Note that if you want to do bootstrapping using a larger set of variables, you can do this more easily by using a Pandas dataframe and using the pandas.DataFrame.sample function. By setting the number of data points in the sample to be equal to the number of rows in the dataframe, you can make a resampled dataframe of the same size as the original (replacement is the default of the sample function, but be sure to check this in case the default changes!).

nsims = 1000
indices = np.arange(len(x))
func = lambda x, a, b: x*a+b
r2, pcov = spopt.curve_fit(func, x,y, p0=(1,1))
a_obs = r2[0]
b_obs = r2[1]

print("The obtained a and b coefficients are ",a_obs,"and",b_obs,"respectively.")

a_arr = np.zeros(nsims)
b_arr = np.zeros(nsims)
for i in range(nsims):
    new_indices = np.random.choice(indices, size=len(x), replace=True)
    new_x = np.take(x,new_indices)
    new_y = np.take(y,new_indices)
    r2, pcov = spopt.curve_fit(func, new_x,new_y, p0=(1,1))
    a_arr[i] = r2[0]
    b_arr[i] = r2[1]
    
plt.figure()
plt.plot(a_arr, b_arr, "o")
plt.xlabel("a", fontsize=14)
plt.ylabel("b", fontsize=14)
plt.tick_params(axis='x', labelsize=12)
plt.tick_params(axis='y', labelsize=12)
plt.show()

print("The mean and standard deviations of the bootstrapped samples of $a$ are:",
      np.mean(a_arr),"and",np.std(a_arr,ddof=1),"respectively")
print("The mean and standard deviations of the bootstrapped samples of $b$ are:",
      np.mean(b_arr),"and",np.std(b_arr,ddof=1),"respectively")

Key Points

  • The sample covariance between two variables is an unbiased estimator for population covariance and shows the part of variance that is produced by linearly related variations in both variables.

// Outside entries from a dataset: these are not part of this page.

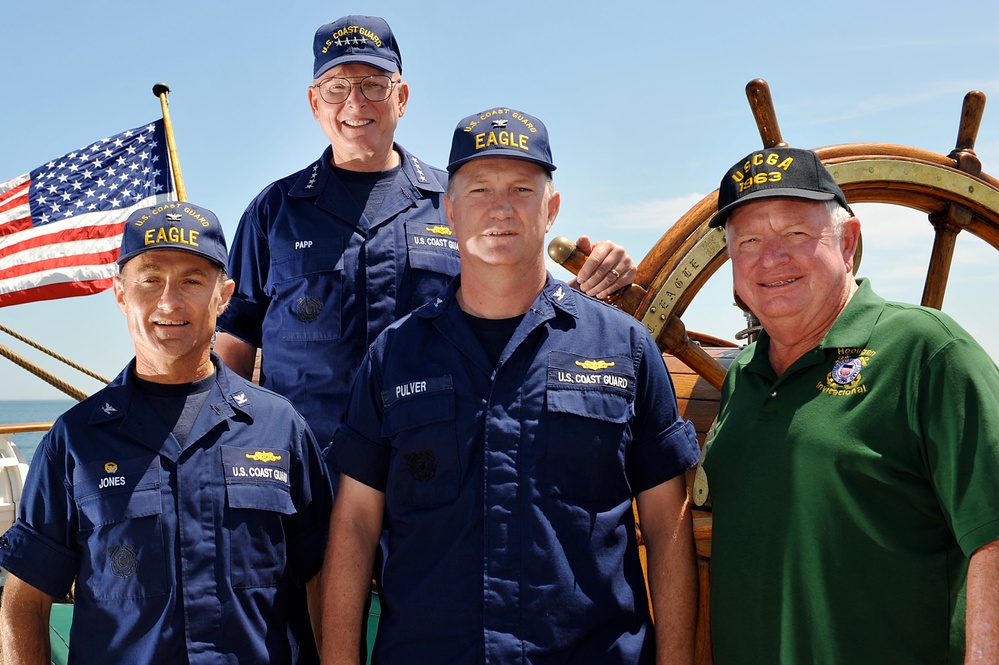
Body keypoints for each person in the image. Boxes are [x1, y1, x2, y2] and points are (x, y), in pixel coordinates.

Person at [321, 107, 701, 664]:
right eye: (478, 190)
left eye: (522, 188)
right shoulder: (394, 357)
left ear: (551, 209)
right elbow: (354, 525)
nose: (500, 208)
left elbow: (669, 524)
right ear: (449, 211)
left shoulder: (625, 348)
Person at [213, 15, 636, 451]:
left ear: (402, 97)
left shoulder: (456, 204)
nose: (355, 104)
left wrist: (598, 278)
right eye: (336, 87)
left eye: (374, 85)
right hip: (309, 472)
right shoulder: (274, 211)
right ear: (314, 103)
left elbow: (522, 301)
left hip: (438, 474)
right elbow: (235, 342)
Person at [701, 147, 999, 663]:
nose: (770, 259)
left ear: (848, 242)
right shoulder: (742, 378)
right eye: (747, 241)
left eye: (796, 233)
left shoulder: (927, 350)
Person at [0, 203, 332, 664]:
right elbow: (25, 600)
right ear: (120, 293)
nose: (169, 302)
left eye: (193, 281)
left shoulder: (280, 427)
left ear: (224, 296)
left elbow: (323, 581)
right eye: (149, 279)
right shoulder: (74, 441)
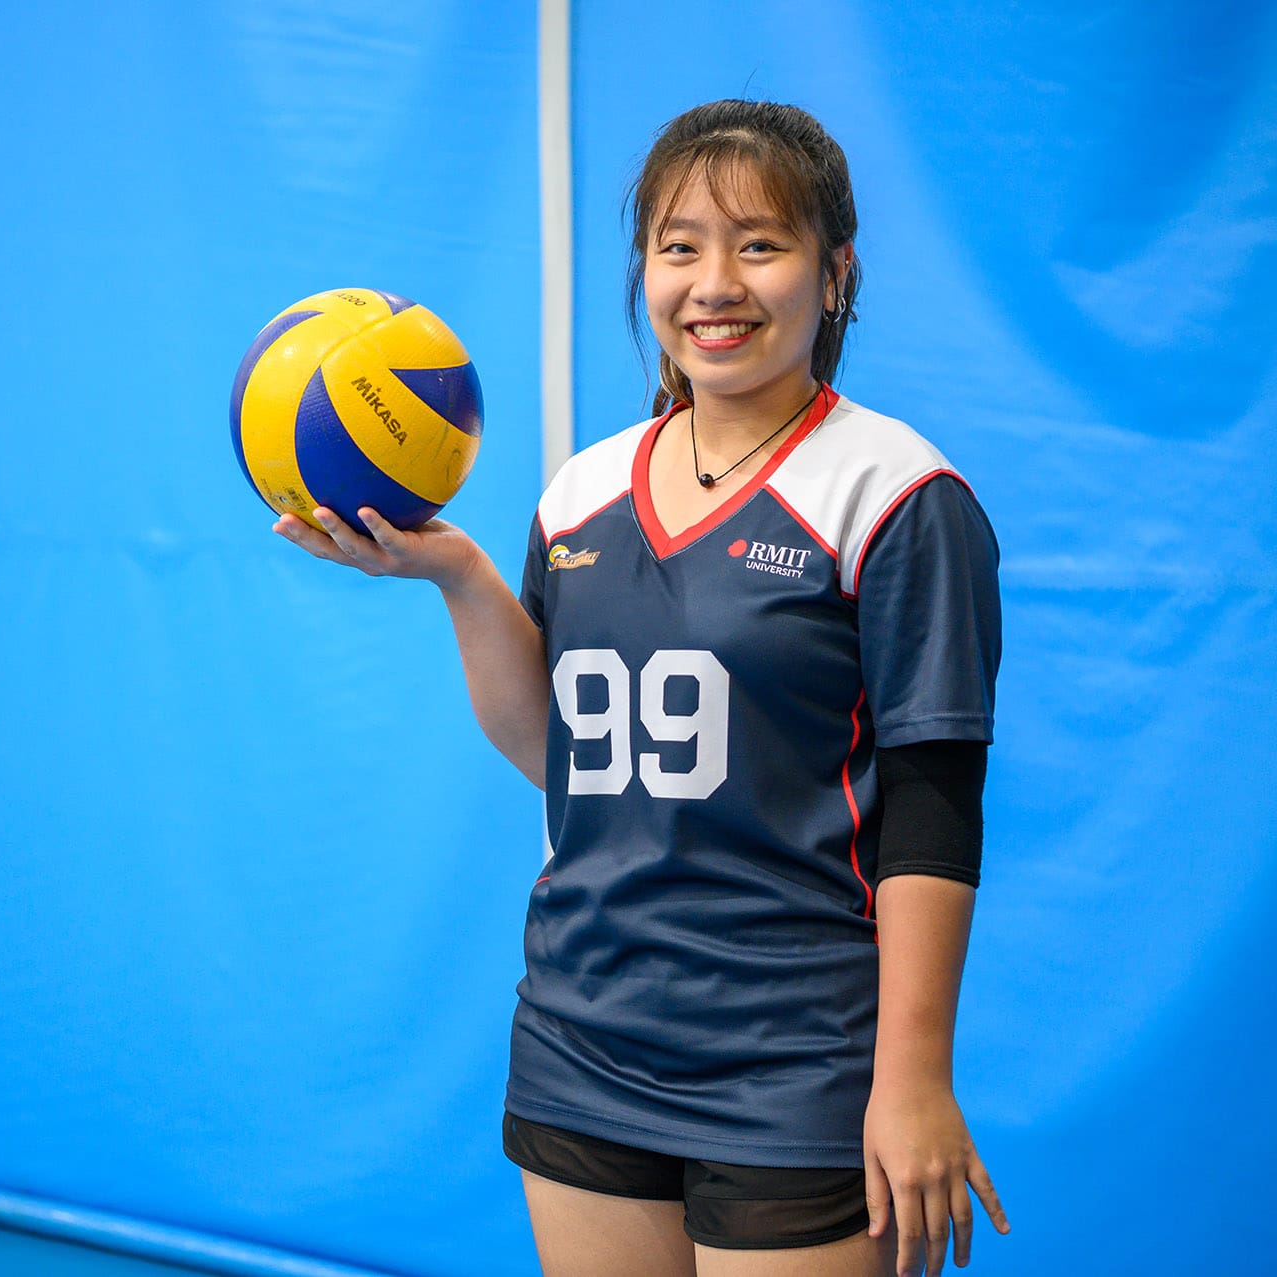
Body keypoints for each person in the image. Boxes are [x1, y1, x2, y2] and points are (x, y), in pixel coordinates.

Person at [275, 99, 1009, 1277]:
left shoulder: (897, 493)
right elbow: (565, 755)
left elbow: (933, 802)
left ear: (836, 274)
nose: (715, 282)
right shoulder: (581, 491)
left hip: (797, 1056)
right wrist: (457, 572)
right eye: (680, 246)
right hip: (585, 1037)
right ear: (646, 273)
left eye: (760, 243)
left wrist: (913, 1081)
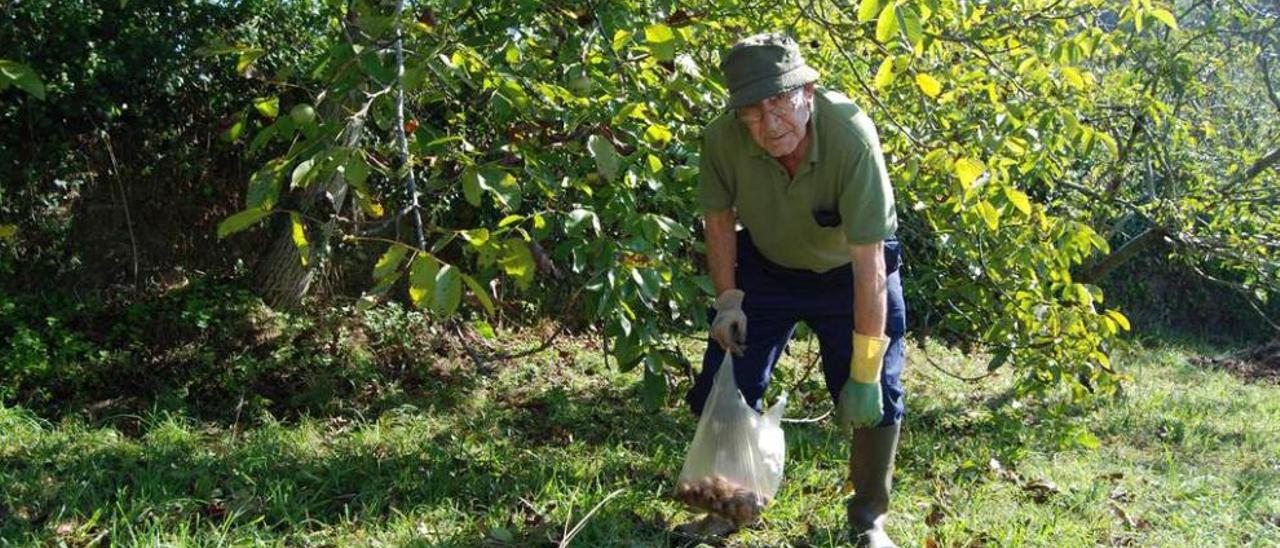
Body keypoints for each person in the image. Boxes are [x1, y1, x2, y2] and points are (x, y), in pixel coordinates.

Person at [681, 33, 907, 548]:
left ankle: (868, 518)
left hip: (850, 271)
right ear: (737, 116)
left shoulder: (850, 135)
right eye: (753, 113)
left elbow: (870, 260)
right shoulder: (721, 140)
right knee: (727, 375)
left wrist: (865, 371)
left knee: (881, 395)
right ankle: (726, 505)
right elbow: (718, 222)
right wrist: (729, 301)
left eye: (780, 102)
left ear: (807, 91)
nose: (770, 123)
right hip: (769, 265)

  • Normalising the sample covariance by the sample standard deviations in both bands yields Pearson’s correlation coefficient, r.

  • Spearman’s rho correlation coefficient is based on the correlation in the ranking of variables, not their absolute values, so is more robust to outliers than Pearson’s coefficient.

  • By assuming that the data are independent (and thus uncorrelated) and identically distributed, significance tests can be carried out on the hypothesis of no correlation, provided the sample is large (\(n>500\)) and/or is normally distributed.

  • By minimising the squared differences between the data and a linear model, linear regression can be used to obtain the model parameters.

  • Bootstrapping uses resampling (with replacement) of the data to estimate the standard deviation of any model parameters or other quantities calculated from the data.